I can See!


On Sunday, thousands witnessed the baptisms and heard testimonies. John also assisted with a baptism in the village of Bogotnuk about an hour's walk from Kanggime. A man who was fairly old by Dani standards and who had been blind for many years was led into the pool while about three thousand people watched.

"Nigitpaga, in the name of the Father and the Son and the Holy Spirit, I baptize you:" John lowered him into the water, then helped him back to his friends, who took him to shore. As John continued with the service, he was aware of some commotion on the bank. Afterward he asked the Dani pastor what had happened.

"Tolibaga, God has done a wonderful thing-Nigitpaga can see! It happened as he came out of the water."

John went over to the old man, who by now was the center of great rejoicing. "I have heard of `white men,"' the man said, "but now I see you. Praise God!"
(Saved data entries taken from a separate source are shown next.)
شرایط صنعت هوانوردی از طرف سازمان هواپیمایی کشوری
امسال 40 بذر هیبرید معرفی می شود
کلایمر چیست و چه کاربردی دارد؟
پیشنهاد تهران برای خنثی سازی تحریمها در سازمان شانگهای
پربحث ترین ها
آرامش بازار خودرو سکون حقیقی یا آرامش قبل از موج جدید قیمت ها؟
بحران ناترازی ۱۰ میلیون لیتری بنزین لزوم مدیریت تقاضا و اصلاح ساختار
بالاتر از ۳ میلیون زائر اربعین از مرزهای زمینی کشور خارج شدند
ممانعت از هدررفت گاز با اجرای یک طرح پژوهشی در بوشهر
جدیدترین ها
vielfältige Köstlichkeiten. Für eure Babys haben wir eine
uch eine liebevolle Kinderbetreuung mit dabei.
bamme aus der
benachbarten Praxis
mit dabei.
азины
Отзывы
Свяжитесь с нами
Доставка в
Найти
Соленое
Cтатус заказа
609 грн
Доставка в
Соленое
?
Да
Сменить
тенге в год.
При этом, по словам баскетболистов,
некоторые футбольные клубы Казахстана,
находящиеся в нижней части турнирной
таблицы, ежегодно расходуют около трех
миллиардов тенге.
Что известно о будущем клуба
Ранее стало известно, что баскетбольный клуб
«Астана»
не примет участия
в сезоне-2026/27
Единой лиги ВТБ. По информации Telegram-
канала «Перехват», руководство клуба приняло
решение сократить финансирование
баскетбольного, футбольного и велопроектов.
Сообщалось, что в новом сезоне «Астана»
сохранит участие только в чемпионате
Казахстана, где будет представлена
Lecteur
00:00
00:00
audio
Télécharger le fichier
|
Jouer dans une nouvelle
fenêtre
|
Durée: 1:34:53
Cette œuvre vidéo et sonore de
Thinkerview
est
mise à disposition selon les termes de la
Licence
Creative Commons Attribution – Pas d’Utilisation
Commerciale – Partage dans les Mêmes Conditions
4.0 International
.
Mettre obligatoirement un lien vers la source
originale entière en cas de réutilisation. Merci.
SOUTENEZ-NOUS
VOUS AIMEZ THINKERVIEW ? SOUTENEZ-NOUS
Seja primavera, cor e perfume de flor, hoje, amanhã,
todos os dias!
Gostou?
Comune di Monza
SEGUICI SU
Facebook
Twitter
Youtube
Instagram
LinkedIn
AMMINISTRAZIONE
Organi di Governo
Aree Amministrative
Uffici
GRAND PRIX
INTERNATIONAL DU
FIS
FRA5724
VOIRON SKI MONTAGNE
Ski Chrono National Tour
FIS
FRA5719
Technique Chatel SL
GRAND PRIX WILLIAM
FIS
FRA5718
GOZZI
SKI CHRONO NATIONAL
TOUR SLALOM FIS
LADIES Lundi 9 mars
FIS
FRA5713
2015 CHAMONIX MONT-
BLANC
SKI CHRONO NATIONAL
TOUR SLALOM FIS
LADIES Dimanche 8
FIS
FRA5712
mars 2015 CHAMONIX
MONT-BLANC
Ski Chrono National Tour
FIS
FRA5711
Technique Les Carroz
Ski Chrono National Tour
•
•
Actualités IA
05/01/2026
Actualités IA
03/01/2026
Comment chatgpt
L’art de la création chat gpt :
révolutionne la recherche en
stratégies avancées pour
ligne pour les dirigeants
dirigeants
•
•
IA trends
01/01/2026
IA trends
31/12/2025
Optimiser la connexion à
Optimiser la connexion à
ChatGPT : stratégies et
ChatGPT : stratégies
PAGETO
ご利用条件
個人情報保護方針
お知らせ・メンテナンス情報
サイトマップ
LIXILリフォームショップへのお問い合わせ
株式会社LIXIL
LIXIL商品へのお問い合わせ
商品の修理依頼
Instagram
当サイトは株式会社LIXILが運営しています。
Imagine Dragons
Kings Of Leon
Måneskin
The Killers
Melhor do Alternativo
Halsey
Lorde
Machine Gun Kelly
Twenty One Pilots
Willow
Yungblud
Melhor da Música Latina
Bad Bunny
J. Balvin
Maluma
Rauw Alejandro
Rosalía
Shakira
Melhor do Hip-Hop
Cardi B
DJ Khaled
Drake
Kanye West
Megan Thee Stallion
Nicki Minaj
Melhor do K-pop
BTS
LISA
Persons with severe illnesses that usually resulted in death were prayed for and were restored to health. The Dani Christians accepted the truth of kiwone with total childlike trust in their newfound Father.

They came to God with their requests, expecting Him to answer. And He did. One night a boy wakened John crying, "My brother has gone crazy! He is stumbling around saying crazy things, and he's very hot."

John hurried toward the man's hut, praying for help in diagnosis as he went. High fever, delirium-cerebraL rnalaria! The man could be dead in six hours! John backtracked to his house for antimalarial pills. He crushed the pills, and while others held the frenzied man, John forced him to swallow the medicine. As they continued to hold him, they prayed, committing him to the Lord. More than medicine is needed for this one. By morning the man was still weak, but the fever was gone and he was lucid. He recovered completely.

Another living testimony of God's healing in the early days of the Kanggime church was Kuwa, a Dani woman. Though there had been no major intertribal lighting since 1960, occasional minor skirmishes broke out. Kuwa was working in her garden near Paba, where there had been fighting between two groups. "Let's get them in their gardens," one group said, and Kuwa was shot full of arrows. She appeared to be dead when, later in the day, she was carried into the village. For weeks, she remained barely alive, unconscious most of the time. In her conscious moments she was told of God's love and the way of salvation, and she believed. Though she was very sick, she wanted to be baptized. After her baptism the many arrowheads that had broken off and were embedded in her body, causing infection, dissolved-something the Danis had never seen before.

Dekker, John (with Lois Neely). Torches of Joy. Seattle: YWAM Publishing, 1985, 1999 p. 115-116.